- _DOCUMENT SECTION_:

Billie's first snow. (Courtesy Julie Wittes Schlack)
Billie's first snow. (Courtesy Julie Wittes Schlack)

Unlike Brandy, this would be a dog we could name. After endlessly listing and rejecting possible candidates (“Is Kischke too ethnic? Is Flakey too demeaning?”), we called her Billie, after the jaunty Charlie Parker tune, Billie’s Bounce. As with our children, we chose a name based on who we hoped she would be. But unlike our daughters, Billie was 5-months-old when we got her, old enough to give us a sense of who she was.

Or so we thought. We were wrong.

Billie is a puppy, and like our children when they were young, she is changing daily — a teething demolition machine consuming rugs and tissues and remote controls one second, a sighing, serene cuddle bunny the next. And as with our children as babies, I am smitten. Totally besotted.

I think it’s adorable when Billie grabs a plush toy in her mouth and madly shakes it, her soft ears flopping and rump wildly swinging to and fro. I turn to mush despite knowing that what I’m witnessing is Billie’s attempt to break the neck of this faux prey, that the funny squeaks it makes as she bites down on it are meant to emulate some small rodent’s death screams.

As Billie has learned to sit when asked, to relieve herself outdoors, to walk alongside me on the leash rather than encircling and trussing my ankles like a boneless pork roast, I sometimes think, “Our dog is gifted.” Then I remind myself that all of these new behaviors are a product of my cooing approval, belly rubs, and doling out of stinky dog treats. She isn’t brilliant, I decide, so much as just amazingly pliable.

So am I. We have both allowed our feelings and our actions to be governed by the repeated administration of treats. And while tossed bits of beef liver, dehydrated sweet potato, and salmon skin don’t so much for me, her cuddles and gentle licks do.

- _REQUIRED WORK_:
1. In the essay about the puppy Billie, which Charlie Parker tune is the dog named after?
2. Carry the essay about the puppy Billie forward from its last sentence.
The material after this point comes from a separate source, unrelated to the essay.

- _DATASET CONTENT_:
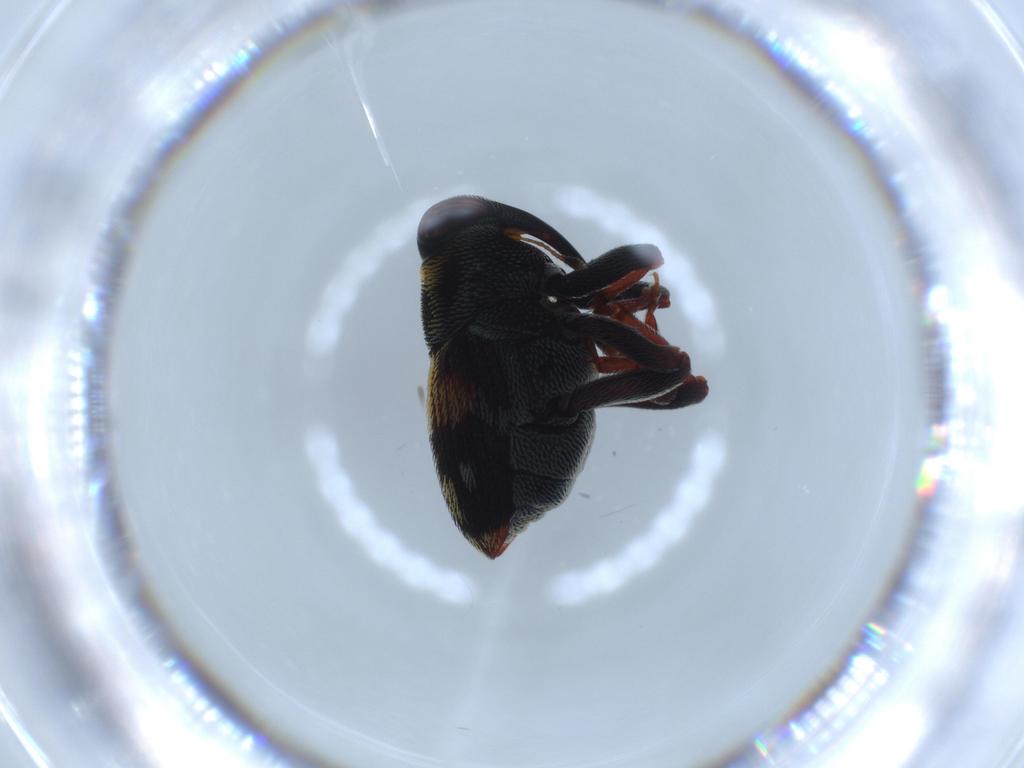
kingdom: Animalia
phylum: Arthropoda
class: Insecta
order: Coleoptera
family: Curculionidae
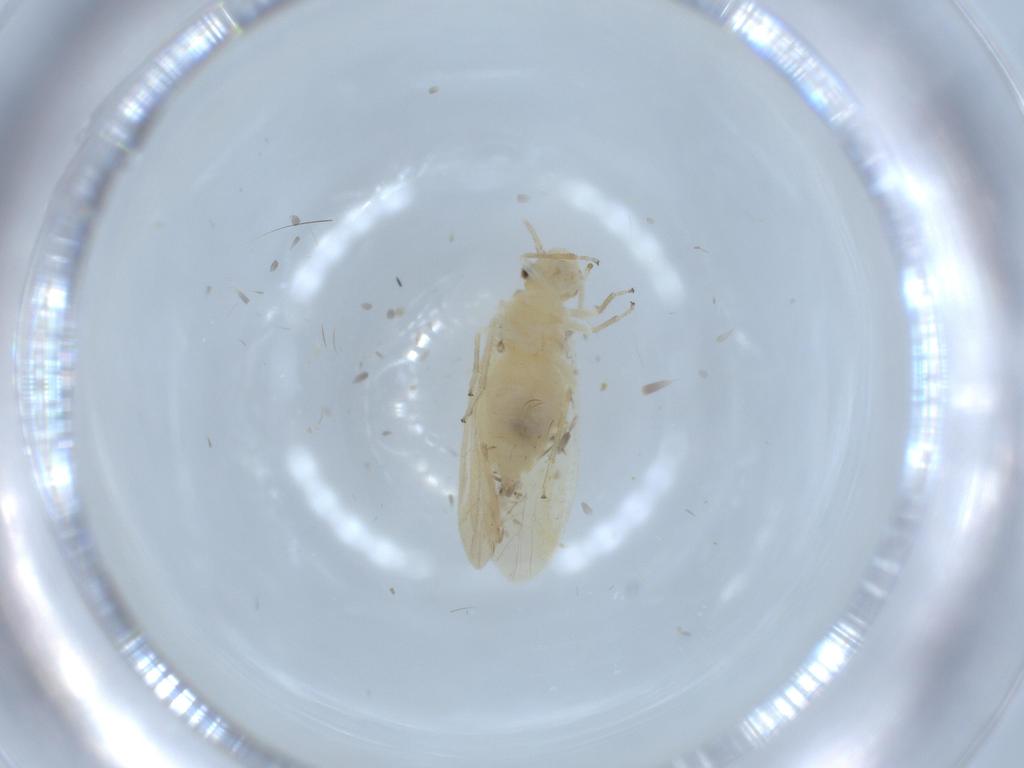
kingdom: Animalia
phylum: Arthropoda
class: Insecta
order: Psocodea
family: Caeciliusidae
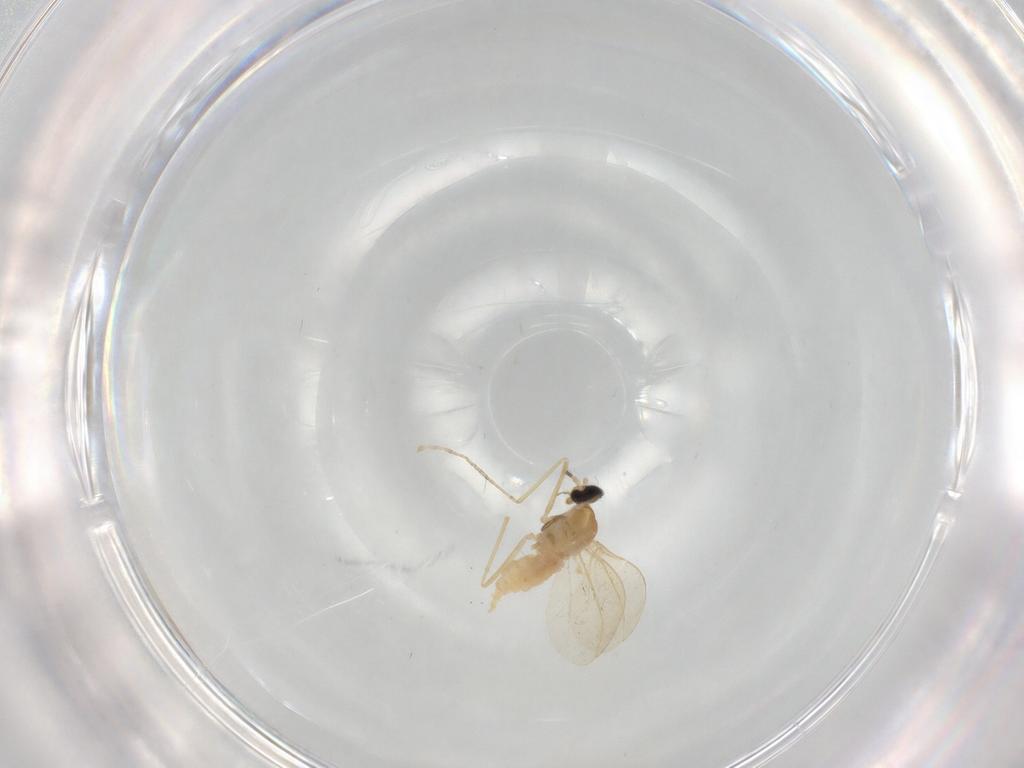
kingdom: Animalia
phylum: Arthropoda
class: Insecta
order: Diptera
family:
---
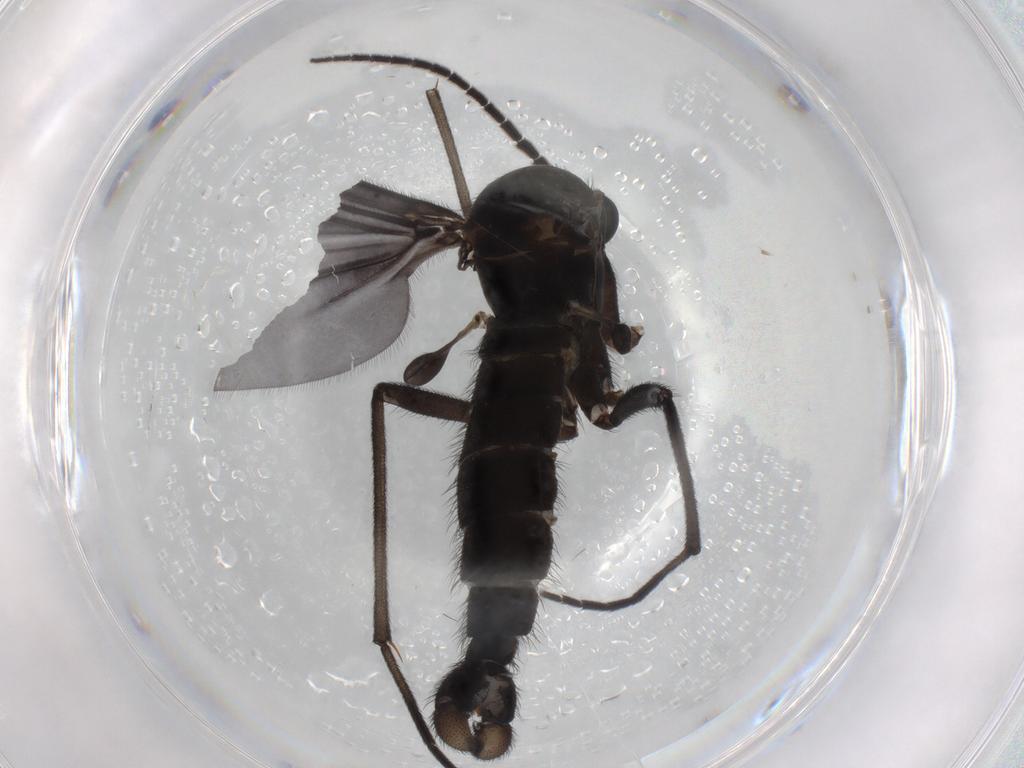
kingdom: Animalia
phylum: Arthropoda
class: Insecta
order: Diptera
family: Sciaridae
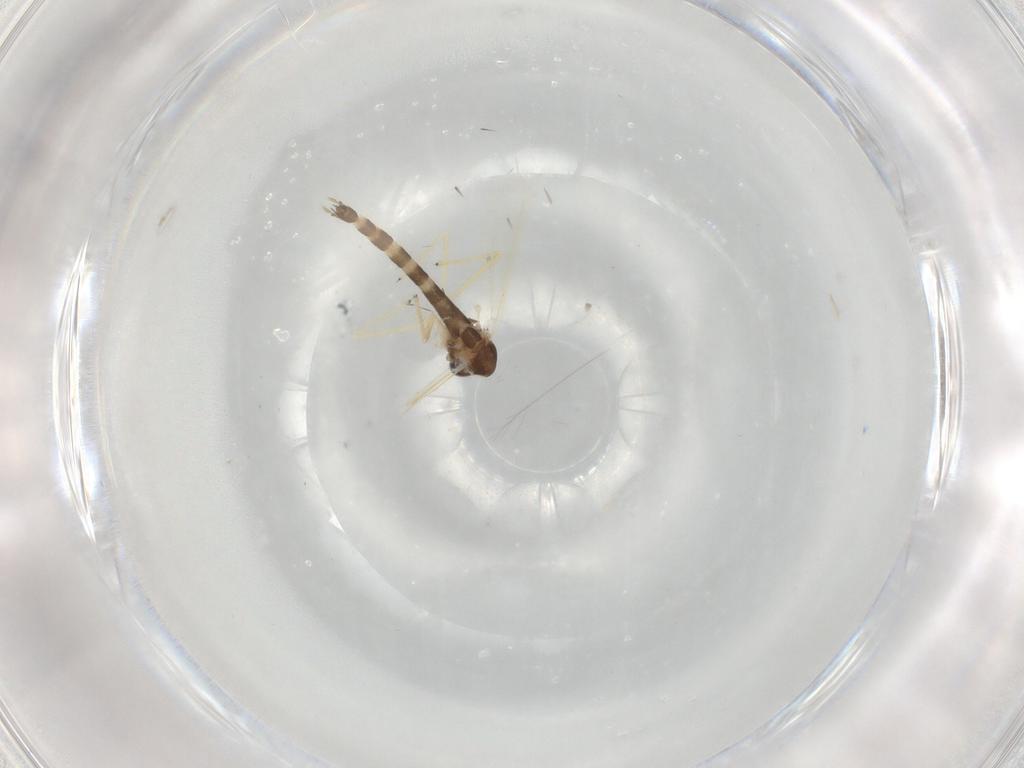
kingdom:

- _ANSWERS BELOW_:
1. Billie's Bounce

2.
Is Billie even capable of self-awareness? I don’t know. But I am.

While the reward-seeking and giving that Billie and I engage in may be transactional, our relationship is more layered and nuanced than that. When she does something she knows I disapprove of, she avoids looking at me, in what I’ve decided is an attempt to inure herself to my wishes. And by the same token, when she licks my fingers or face, I choose to interpret that as an expression of love, not just her desire to taste whatever caused the scents that linger there.

I imagine she is purposeful when she officiously bustles around the house carrying her possessions from room to room. This treasured shard of masticated bone belongs under the bath mat. That mauled, eviscerated tennis ball must rest under the table, not next to the closet. But probably this is just programmed, den-building behavior.

Is Billie even capable of self-awareness? I don’t know. But I am. I know these are just stories I tell myself.

She is a dog, a member of a species bred for thousands of years to obtain food and elicit human adoration just by wagging her tail, by prancing from one location with a stick in her mouth (“Tidying up the forest one branch at a time,” my cousin observed), or by gazing into my eyes with soulful, dark eyes of her own.

For all the angst we felt about naming her, I now know that what she (sometimes) answers to doesn’t matter. She needs no moniker from us, no marker of who we’ve decided she is. The more time we spend together, the more I realize that I can love her without anthropomorphizing, without assigning her feelings and motives drawn from my human repertoire. Her essential dogginess is gift enough.

When I see her still and alert, her nose sniffing the cold morning air for hints of skunk and hemlock and compost, I find myself suddenly as attentive as she is. When she shifts the route of our morning walk not by turning so much as bounding in a new direction, I am infused with her joy.

Billie is training me more than I am training her – not just in how to feed her, but when I’m lucky, in how to be a bit like her, an animal, un-self-conscious but keenly aware.

Follow Cognoscenti on Facebook and Twitter.

Related:

Headshot of Julie Wittes Schlack

Julie Wittes Schlack Cognoscenti contributor
Julie Wittes Schlack writes essays, short stories and book reviews for various publications, including WBUR's Cognoscenti and The ARTery, and is the author of “This All-at-Onceness” and “Burning and Dodging.”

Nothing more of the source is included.